I Think It's Going to Rain Today -- This is definitely a Michael Piano solo; no other vocal is heard. (by Jim Brady or Richard Shoff, who is missing, altogether) A Randy Newman song, others covered, as well.

Never Can Say Goodbye -- Lots of piano, electric piano and organ and even an organ solo compliment this piece. Very pleasant audio-fare and even appears on the FOURSIDER compilation. The harmonious vocal quality suggests these guys would be capable of doing other Jackson 5ive numbers, as well. Anyone for "Maybe Tomorrow", "I'll Be There", "Got To Be There" or "ABC"?

How Can You Mend a Broken Heart -- Another Bee-Gee's number; The Sandpipers covered The Brothers Gibb's "The Sound Of Love" on their previous LP, so another one works just as well. Dig the electric piano treatments and ESPECIALLY Pete Jolly's accordian!

An Old Fashioned Love Song -- Jim Brady belts out a terrific lead! Note how this number was done on our last A&M by the composer, himself, Paul Williams on his LP of the same name. And the song is done almost in the same manner, with a horn section and a tack piano. Look for it on the FOURSIDER and A&M DIGITALLY REMASTERED BEST compilations, too!

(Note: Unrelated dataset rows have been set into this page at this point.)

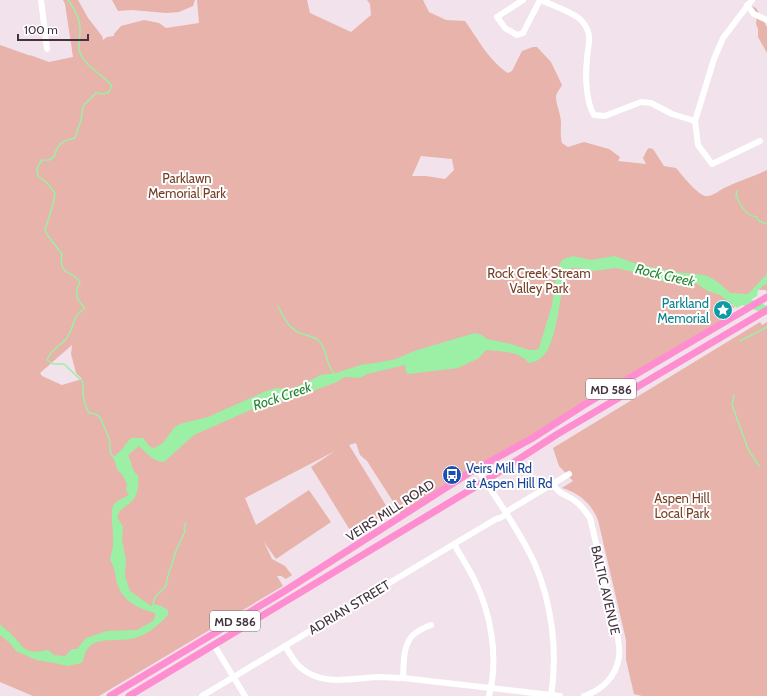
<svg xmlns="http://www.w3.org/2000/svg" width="767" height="696" viewBox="0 0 767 696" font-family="Cabin,sans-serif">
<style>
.green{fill:#e7b3aa;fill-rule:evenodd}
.water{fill:#9cf0a5}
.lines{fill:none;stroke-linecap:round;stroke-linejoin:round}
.stream{stroke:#9cf0a5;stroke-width:1.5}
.river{stroke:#9cf0a5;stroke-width:8}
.minor{stroke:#fff;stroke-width:6}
.major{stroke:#ff8ed0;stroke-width:7}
.labels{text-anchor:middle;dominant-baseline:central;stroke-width:4;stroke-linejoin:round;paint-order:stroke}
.shield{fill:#fff;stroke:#7b7078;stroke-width:1}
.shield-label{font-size:12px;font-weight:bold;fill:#43333e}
.park-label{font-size:13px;fill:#743f26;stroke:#fff}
.culture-label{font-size:13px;fill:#0d838f;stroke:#fff;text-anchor:end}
.transit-label{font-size:13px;fill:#164399;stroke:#fff;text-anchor:start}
.street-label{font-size:13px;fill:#43333e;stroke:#fff}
.water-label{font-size:14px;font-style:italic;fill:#258831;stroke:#fff}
</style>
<rect width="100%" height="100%" fill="#f1e2eb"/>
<g class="green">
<path d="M63,0H78L88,18L102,36L103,40L107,37L114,36V34L121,26L144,20L159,23L166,28L199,23L197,0H307L310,13L351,32L371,15L370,4L367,0H423L429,12L446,20L465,21C478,39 489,61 508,73L512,71L522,51L533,47H537L551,62L562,85C560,89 556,93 556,97C556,105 561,114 561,123C561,130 560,135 562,143L568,147L584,142L609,149L620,157L618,161L646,164L643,158L647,150L649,148L653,149L664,166L676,168C682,175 696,193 705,196C709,197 715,194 719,191C734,182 751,178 767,170V292L765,290H758L763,287L731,304L735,307L729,311L731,315L401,514L367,461L360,455L356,443L349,445L390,512L353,535L311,467L335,451L245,498L256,525L309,490L331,522L276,559L264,542L272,559L285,566L292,575L286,579L281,576H277L283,586L99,696H33L0,682V45L31,56L30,55L49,62L73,57L65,4ZM421,156L452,159L454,170L445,179L426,176H412ZM72,345L71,354L76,373L82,379L62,385L42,376L40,373Z"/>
<path d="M112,0H195L193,6L179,12L166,13L132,10L118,11Z"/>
<path d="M749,5L756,8L767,27V53L758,37V29L756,24L757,14Z"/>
<path d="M760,322L762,325L767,322V696H642L634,694L626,660V640L598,520C591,503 579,493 562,488L573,481L559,466L553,448Z"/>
</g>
<path class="water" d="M573,256L591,260L615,256L637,264L675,272L704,275C714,278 723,286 730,293L748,294L767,274V283L758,290L757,296L737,308L720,295L708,291L697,284L660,281L642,274L616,268L594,271L579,268H572L565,270C562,288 556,344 544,355C539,360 536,362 529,363C518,350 501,352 486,350L479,358L458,368L409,374L406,372L405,365L367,374L360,378L345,377L337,382L291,399L271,401L194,435L164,462C153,462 146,452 139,446L128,455C132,463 131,469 138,476C139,484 138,495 132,501C125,508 121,507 117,517L123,527L122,540L126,560L125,576L130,591L151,606L153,604L161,606L168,610V615C159,625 148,634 135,638C121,642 100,637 90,646C85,650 84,658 82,663L67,666L55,663L36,660L16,651L10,643L0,635V624C3,628 6,629 9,632C26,648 22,655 48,650L54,655L65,656L72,649H77L86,638L107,631L137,630L153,621L155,617V613C138,608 123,602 117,583C115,575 115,567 110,560C111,554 113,549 113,544C114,535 110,512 113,506C116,500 124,498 129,495L126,490L127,484L122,474L118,471L113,457C121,453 124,445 131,438H143L149,446L154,448L163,443L174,428L180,424L208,417L266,391L277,388L289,389L306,383L320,375L336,373L361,365L381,362L396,359L414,351L475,333L482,335L487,339L511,344L529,350H536L539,348L552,305L557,270L562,260L566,258Z"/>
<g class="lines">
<g class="stream">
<path d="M68,0C74,8 80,19 80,28C81,36 77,46 80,53C87,69 103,74 112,86L109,92L104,94L96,93L83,106L81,120L75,138C62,140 57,145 54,157L49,160H42L37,168L38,176L47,183L55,193L53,204L45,230L48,236L62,254C58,276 72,270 80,282C74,294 76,299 85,308C69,319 76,327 66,339C59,347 50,350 47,360L53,364H64L83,382C82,394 83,403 89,413L95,414L100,417L110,441V451L113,457"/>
<path d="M737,191L736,196C741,206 746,216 757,217L759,221L767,224"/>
<path d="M278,306C283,316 289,329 300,333C307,336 315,336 320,342C328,351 325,364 334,373"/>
<path d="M740,341L767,327"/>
<path d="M734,395L732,405L748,449L759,466"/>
<path d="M153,604L155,597L166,586L167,579L176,551L185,531L184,528L186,523"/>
</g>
<path class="river" d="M738,299L767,310"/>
<g class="minor">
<path d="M41,0L47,49"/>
<path d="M523,0L497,17L505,28L517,35L523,33L540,0"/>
<path d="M541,0C553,6 569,10 580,19C584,23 588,30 589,35C590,43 587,52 587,60C585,75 586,102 594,115L605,116L641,102L651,103L672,114L695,121"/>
<path d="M752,0L723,38L714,59L695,121L698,145L712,164L760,141"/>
<path d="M747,5L754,14L767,20"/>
<path d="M477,468C496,499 519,529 534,562C552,603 558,652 551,696"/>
<path d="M553,484C559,495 566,494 575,501C581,505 586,512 590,518C597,548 604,577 611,606C614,621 621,642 619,657C616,677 602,690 584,696"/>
<path d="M506,512L569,474"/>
<path d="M454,544C460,555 468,567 474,579C491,613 499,658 489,696"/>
<path d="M214,645L245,696"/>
<path d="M285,646C290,654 294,662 301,668C324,687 351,678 378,677C386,677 395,678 403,678L560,696"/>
<path d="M403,678C404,663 402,641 417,632C421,629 426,627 431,625"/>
<path d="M202,696L454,544L496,519L500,518L507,514"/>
</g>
<g class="major">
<path d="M110,696L283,592L469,473L531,439L584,405L767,297"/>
<path d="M129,696L485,481L556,435L767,310"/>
</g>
</g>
<defs>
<symbol id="sight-disc" viewBox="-11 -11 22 22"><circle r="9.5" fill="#0f9aa8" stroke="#fff"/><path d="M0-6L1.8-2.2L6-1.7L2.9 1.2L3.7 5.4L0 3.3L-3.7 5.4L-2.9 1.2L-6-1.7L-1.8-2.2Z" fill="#fff"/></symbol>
<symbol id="bus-disc" viewBox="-11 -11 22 22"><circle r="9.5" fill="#1a4fb4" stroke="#fff"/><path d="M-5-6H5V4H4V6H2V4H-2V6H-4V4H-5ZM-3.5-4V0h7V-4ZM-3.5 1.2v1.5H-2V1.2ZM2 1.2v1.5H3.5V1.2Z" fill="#fff"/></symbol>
</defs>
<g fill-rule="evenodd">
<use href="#sight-disc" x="712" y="299" width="22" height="22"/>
<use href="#bus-disc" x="441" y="464" width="22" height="22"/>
</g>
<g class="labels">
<g class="shield">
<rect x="586" y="379" width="50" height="20" rx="3"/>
<rect x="210" y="611" width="50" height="20" rx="3"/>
</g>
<g class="shield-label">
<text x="611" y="389">MD 586</text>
<text x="235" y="621">MD 586</text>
</g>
<g class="park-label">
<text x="187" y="178">Parklawn<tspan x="187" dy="15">Memorial Park</tspan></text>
<text x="539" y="273">Rock Creek Stream<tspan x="539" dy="15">Valley Park</tspan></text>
<text x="682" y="498">Aspen Hill<tspan x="682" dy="15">Local Park</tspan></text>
</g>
<g class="culture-label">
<text x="709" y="303">Parkland<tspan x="709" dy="15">Memorial</tspan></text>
</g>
<g class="transit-label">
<text x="466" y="468">Veirs Mill Rd<tspan x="466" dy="15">at Aspen Hill Rd</tspan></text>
</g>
<g class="street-label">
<text transform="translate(390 510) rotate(-33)">VEIRS MILL ROAD</text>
<text transform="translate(606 590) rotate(77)">BALTIC AVENUE</text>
<text transform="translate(349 607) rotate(-31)">ADRIAN STREET</text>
</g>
<g class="water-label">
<text transform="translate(665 275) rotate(13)">Rock Creek</text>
<text transform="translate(282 396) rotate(-19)">Rock Creek</text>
</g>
</g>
<path d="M18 34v6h70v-6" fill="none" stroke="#43333e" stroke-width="2"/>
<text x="24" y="34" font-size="12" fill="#43333e" stroke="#ffffff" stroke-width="3" paint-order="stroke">100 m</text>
</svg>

Chotto Matte Kudasai (Never Say Goodbye) -- No, The sandpipers don't sing it in Japanese, but like their Spanish songs and stuff done in other Foreign Languages, it would be neat if they did! Also a "Radio-Ready Ringer" and you can hear it on the FOURSIDER and REMASTERED BEST Packages, too.

If -- Would be nice to have a phased guitar like Bread's original did, but The "Wally Heider Symphony" introduces the number really neat, too! Always think this is coming on the radio, but it turns out to be Frankie Valli & The Four Seasons "I've Got You Under My Skin". Hey, maybe The Sandpipers could...No, Never Mind! An engaging piece done very well, The Sandpipers Way!

A Gift of Song (Reprise) -- Yes, the LP closes just right with the Reprise of the Title-Track. And watch where you're walking when you're "on your cloud" listening in a trance to a still deliciously aural musical treat! A final, and somewhat sad outing for The Sandpipers on A&M, but pure Ear Candy. For the novice, discovering this group or anything beyond "Guantanamera" and die-hard Sandpipers fan or collector alike.